Back to our cute little controller, we add in a new definition for the graphing page.


class SplunkController < ApplicationController
require 'splunkbase' #those two magical words
@@foo = SplunkBase.new
def index
end
def reports
@document = @@foo.splunkSearch('q' => params[:query])
end
def graph #for graphing, this fixes things up so we can display the data
@datahash = {} @queryDoc= @@foo.splunkSearch('q' => params[:query]) #here is the meat
@queryDoc.each_element("//r/") do |ele| #here we're sorting out what is useful
@datahash[ele.elements["m[@col='1']"].text] = ele.elements["m[@col='2']"].text.to_i
end
@sorted = @datahash.values.sort.reverse #sorting it for the hell of it
@chartheight = @datahash.values.max + 50 #to make it look pretty and consistent
end
end

This example is fairly simple and assumes you're just looking for basic metrics on your site's usage. You could build it larger to accept whatever you want splunk to throw back at you. This one expects to see something like "Content Name" => "value".

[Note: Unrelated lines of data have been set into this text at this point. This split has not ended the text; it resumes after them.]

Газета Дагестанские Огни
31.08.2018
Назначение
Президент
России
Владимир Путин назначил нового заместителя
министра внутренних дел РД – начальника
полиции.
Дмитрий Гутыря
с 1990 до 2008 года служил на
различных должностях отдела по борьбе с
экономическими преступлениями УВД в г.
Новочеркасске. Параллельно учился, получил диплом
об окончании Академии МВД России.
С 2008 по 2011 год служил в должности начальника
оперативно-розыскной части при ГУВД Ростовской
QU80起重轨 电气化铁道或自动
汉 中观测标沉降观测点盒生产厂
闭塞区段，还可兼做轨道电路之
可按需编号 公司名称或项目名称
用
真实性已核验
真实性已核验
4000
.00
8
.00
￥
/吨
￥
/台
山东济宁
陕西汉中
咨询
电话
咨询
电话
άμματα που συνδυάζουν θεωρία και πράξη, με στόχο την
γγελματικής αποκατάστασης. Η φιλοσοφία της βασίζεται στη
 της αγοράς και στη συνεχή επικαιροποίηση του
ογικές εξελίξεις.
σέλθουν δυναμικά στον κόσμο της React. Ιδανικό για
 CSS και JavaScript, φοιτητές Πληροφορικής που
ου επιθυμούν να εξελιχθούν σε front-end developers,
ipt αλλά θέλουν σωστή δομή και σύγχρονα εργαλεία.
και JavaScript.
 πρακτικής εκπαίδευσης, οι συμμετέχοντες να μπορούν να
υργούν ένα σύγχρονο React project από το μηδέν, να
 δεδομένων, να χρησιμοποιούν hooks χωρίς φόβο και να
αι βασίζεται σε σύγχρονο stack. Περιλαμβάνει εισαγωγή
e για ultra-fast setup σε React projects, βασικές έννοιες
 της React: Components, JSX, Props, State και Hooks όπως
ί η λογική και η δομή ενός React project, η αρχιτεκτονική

Now let's take a stab at setting up the graph:

<div id="xmldata">
<samp><%= @queryDoc.to_s %></samp> #gives us a raw return of the data we pulled from Splunk
</div>
<% @sorted.each do |name, height| %> #Iterate through each of the data pairs and grab the height.
<div class="columnSpacer">
<div style="margin-top: <%= 100 - ((height * 100)/@chartheight.to_f) %>%"class="graphTitle">
<%= name %>
<br>
<%= height %> hits
</div>
<div class="graphColumn" style="height: <%= (height * 100)/@chartheight.to_f)%>%">

</div>
<% end %>

In the interest of keeping things from getting too esoteric I've committed a no-no and left some programming in the view. All in all, it's pretty light math to get things displaying properly. As you should be able to glean from the code presented we're just iterating through each of the name/value pairs we extracted from the XML Splunk returned and turning them into pretty little bars on a chart. Now all we need to do is put together the index page for accessing the graph function.

<html>
<head>
<%= javascript_include_tag "prototype" %>
</head>
<body >
<%= form_remote_tag(:update => "graphDiv",
:url => {:action => :graph }) %>
<%= text_field_tag :query, nil, {:size => "100"} %>

<%= submit_tag "Get a report on your query" %>
<%= end_form_tag %>
<div id="graphDiv">
</div>
</body>
</html>

There's pretty minimal monkey business here, so let's go on to the fun part:


Queries


How about we take a look at what controllers are getting the most face-time for our users. This will give you an idea of what content sections are being percieved as being the most useful. This example comes from a site I did recently for a client and happens to be the most handy rails logfile I have within reach.
Pop in the query:
[search sourcetype="the_name_you_gave_your_source" | top 5 controller ] | outputxml



There are a myriad of options available to you through splunk's search interface, and learning to romance the queries to give you what you want would be a section all its own. This one, however consists of limiting the scope of the search ( sourcetype= ) and giving it a context to put it in ( top 5 controller ) -- in this case, the top five controllers.



Next post I will cover the possibilities afforded with the use of bundles in Splunk in conjunction with your Rails application. In the meantime I highly suggest you peruse the REST API documentation supplied in your Splunk install and the admin/developer documentation on Splunk.com to get a more in-depth understanding of what you can do.